SCOTT GILLESPIE, CEO OF TRAVEL DATA CONSULTANCY T CLARA, has somewhat controversial views when it comes to the benchmarking of air fares. It is “completely pointless, and morally and ethically wrong”, he says. “There is no value in it other than to pander to management, which expects benchmarks to be provided.”
He says the premise of traditional benchmarking is flawed for three reasons. “First, buyers will rarely reveal benchmarks that make the supplier’s pricing look favourable; conversely, TMCs may have reason to make their efforts at managing a client’s spend look successful. Second, it matters not to the supplier what another provider’s pricing is – airlines customise their offer to each buyer. Third, benchmark data is typically old enough not to reflect market conditions.”
He adds: “You have to account for 6-8 empirically, statistically relevant factors before you can conclude whether or not you negotiated an inferior or superior price with an airline, including the distance between city pairs, the point on the fare-ladder that was bought, the number of connections taken, or the ability to move volume to the airline.” He says his firm is beta-testing a tool that can achieve this, and hopes to roll it out early next year.
Gillespie recommends benchmarking the traveller experience, as relentless travel plays a major part in loss of corporate talent.
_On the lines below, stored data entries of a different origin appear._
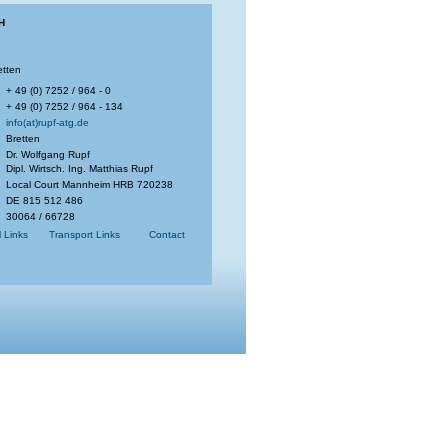
H
etten
+ 49 (0) 7252 / 964 - 0
+ 49 (0) 7252 / 964 - 134
info(at)rupf-atg.de
Bretten
Dr. Wolfgang Rupf
Dipl. Wirtsch. Ing. Matthias Rupf
Local Court Mannheim HRB 720238
DE 815 512 486
30064 / 66728
l Links
Transport Links
Contact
The figures are compelling: HR professionals calculate that taking into account recruiting costs, and lost time and productivity, the cost of replacing a middle level or senior manager was between 50 and 200 per cent of the position’s annual salary. And Gillespie adds that an organisation is “likely to spend around six figures to send travellers around the world, so these are an organisation’s most valuable employees”.
T Clara recorded more than one million trips undertaken by 150,000 travellers in its database. The research focused on those spending more than 40 nights a year on business away from home. “Data tells us the things that really matter are nights away from home, number of hours in the air and amount of time spent travelling on one’s personal clock – that is, when people are on a plane outside 8am to 6pm, Monday to Friday,” says Gillespie. Two-thirds of hours flown by employees are outside business hours.
The two other stressful factors are travelling at short notice and regularity of travel: people get more frustrated and stressed over short periods of intense travel than over a longer period of more moderate travel. To mitigate this, organisations can create a different travel culture, whereby employees do not schedule meetings on a Monday morning or Friday afternoon, to minimise the need for travel on weekends or starting early on Mondays, and finishing late on Fridays.
“Organisations ought to be asking their road warriors what they want to make their travel more sustainable,” says Gillespie. “How can we keep you travelling at this pace? Or, if we can’t, please tell us so that we don’t burn you out. Can we make your travel healthier, more productive, more convenient?” These could – literally, for a cost-conscious company – prove to be the million-dollar questions.